Limitations & Future Work

  • Dependency on High-Quality Holdout Set: The effectiveness relies on having a clean, representative holdout set. If the holdout set is noisy or unrepresentative, generalizability to unseen data may suffer despite good alignment metrics.
  • Inapplicability to On-policy Settings: Experiments were all off-policy. Applying this to on-policy methods (like PPO) would create a computational bottleneck because newly generated data would require frequent score recalculations.
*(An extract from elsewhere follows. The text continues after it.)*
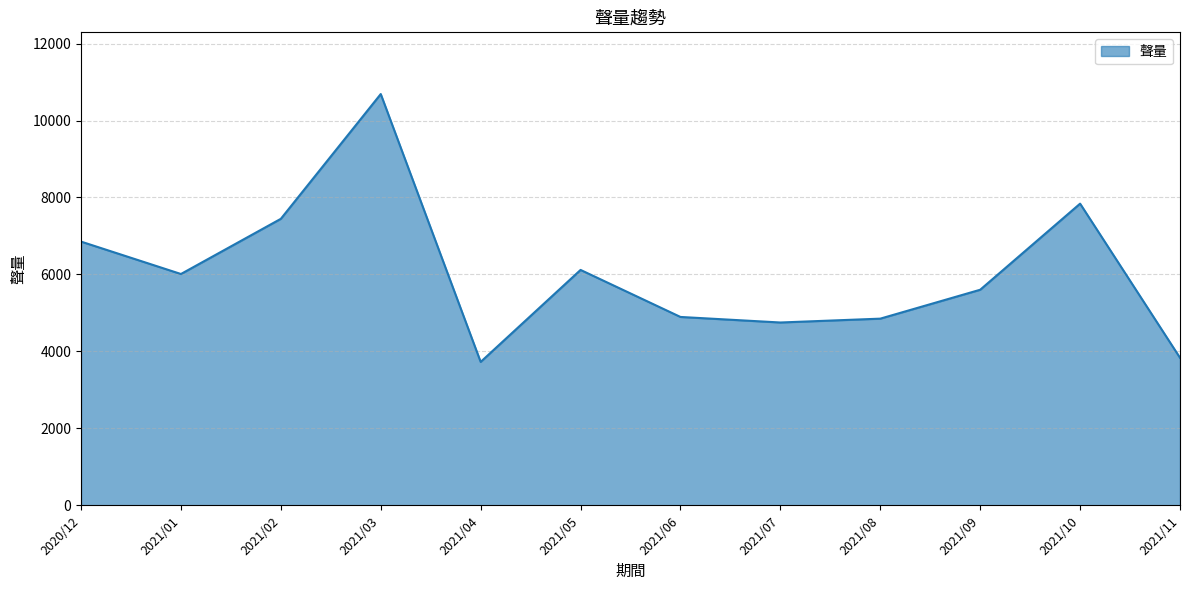

Which label corresponds to the largest value in the chart?

2021/03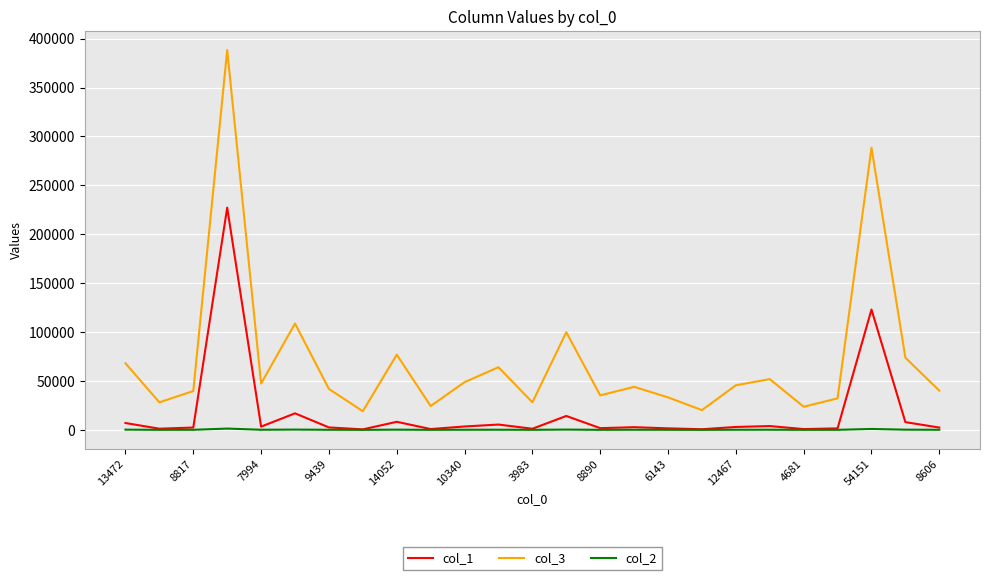

List the series in order of their peak value, highest first.

col_3, col_1, col_2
  • GPT-4o Evaluation Bias: While PPL and BERTScore are used as absolute metrics, the main results rely heavily on model-based evaluation, and each configuration was trained/evaluated only once due to cost.
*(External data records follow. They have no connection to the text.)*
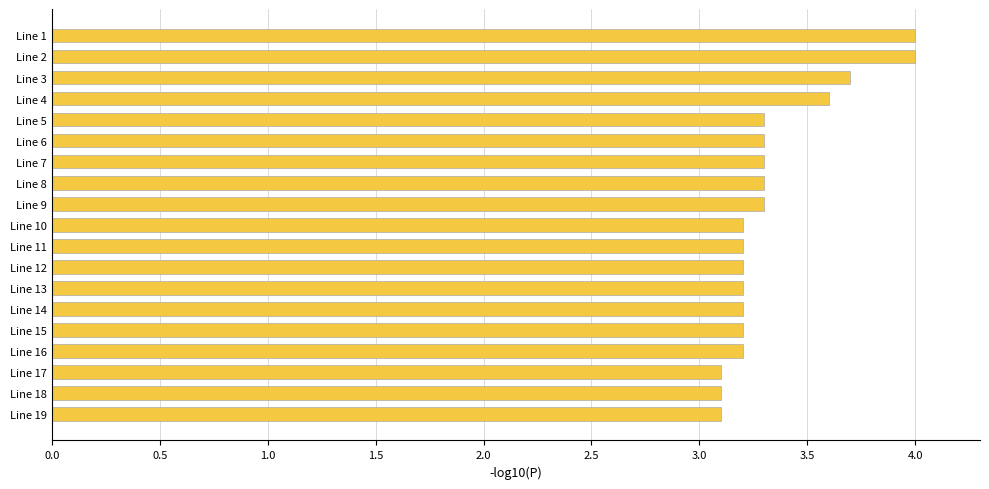

What is the sum of all values?

63.5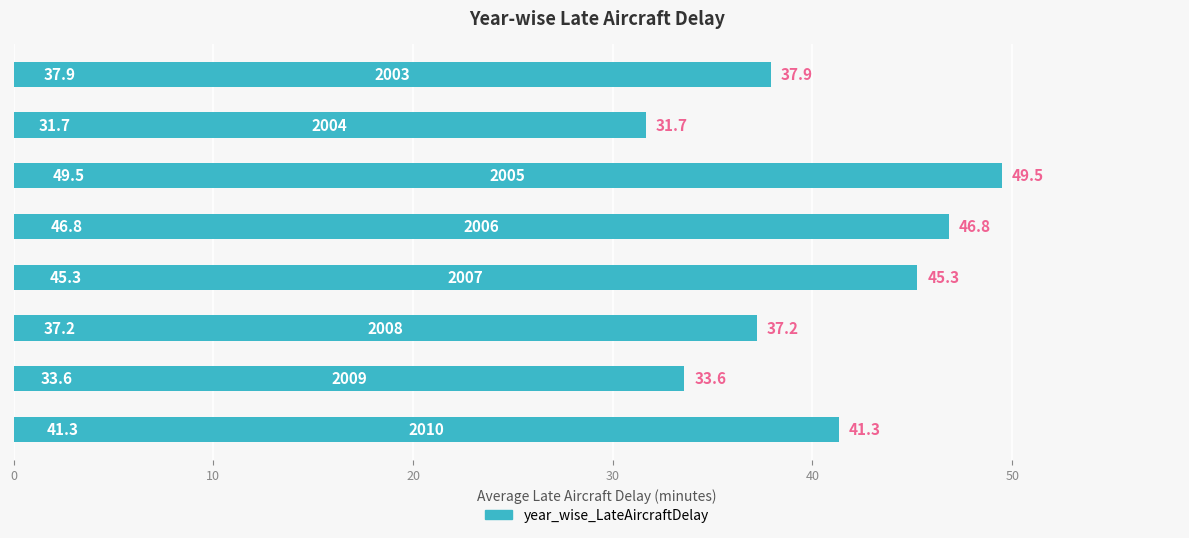

What is the average value?

40.4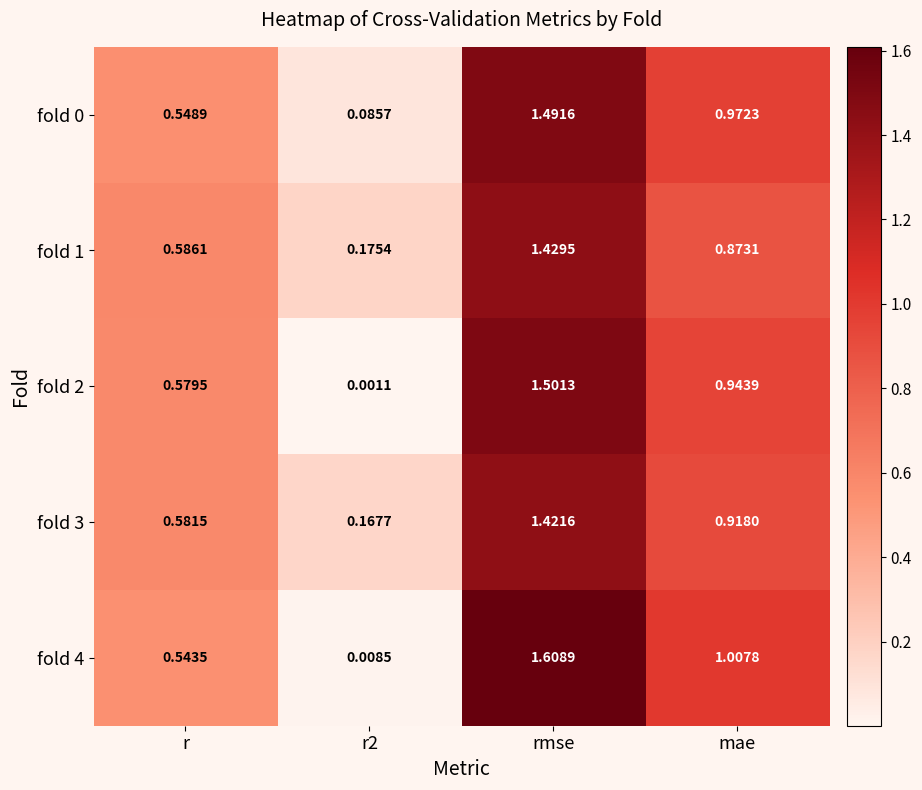

At which category is the sum across all series the highest?

rmse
  • Theoretical Bounds for ICA: Approximating post-training loss with ICL conditional loss relies primarily on empirical observations from Dai et al.; the approximation error boundaries across different tasks/models have not been strictly characterized.
  • RHO-Loss (Mindermann et al. 2022): The most direct foundation and baseline; provided the Bayesian simplification for holdout loss. Ours improves it by using ICA to remove the reference model and support dynamic scoring.
  • Influence Functions (LESS, GREATS, TracIn): Approximates performance changes via first-order Taylor expansions; suffers from assumption violations in batch selection. Ours avoids this overhead by starting from a Bayesian perspective.
  • One-Shot Learning (Li et al. 2023b): Also uses ICL for scoring (one-shot loss minus zero-shot loss), but the mechanism differs; ours consistently outperforms it.
  • ICL Simulating Gradients (Dai et al. 2023): Provided the key intuition that "context examples ≈ gradient updates," which serves as the theoretical basis for ICA.
  • Inspiration: The idea of approximating "expensive training operations" with "single forward pass + prompt engineering" could be transferred to curriculum learning, active learning, data cleaning, or any scenario requiring "counterfactual training evaluation."

Rating

  • Novelty: ⭐⭐⭐⭐ — Using ICL as a lightweight surrogate for holdout-loss retraining is a clever and insightful improvement over RHO-Loss. Removing the reference model and adding dynamic scoring are both elegant.
  • Experimental Thoroughness: ⭐⭐⭐⭐ — Covers SFT/DPO/SimPO across LLaMA/Qwen families with solid ablations (\(k\), \(R\), filtering, embedding, overhead, noise); however, main metrics are weighted towards GPT evaluation with single runs.
  • Writing Quality: ⭐⭐⭐⭐ — The derivation chain from holdout loss to Bayesian simplification to ICA is clear, with well-documented algorithms and implementation tricks.
  • Value: ⭐⭐⭐⭐ — Consistent improvement in alignment at only 1.5% overhead without needing a reference model is highly practical for resource-constrained data selection; on-policy inapplicability is the main limitation.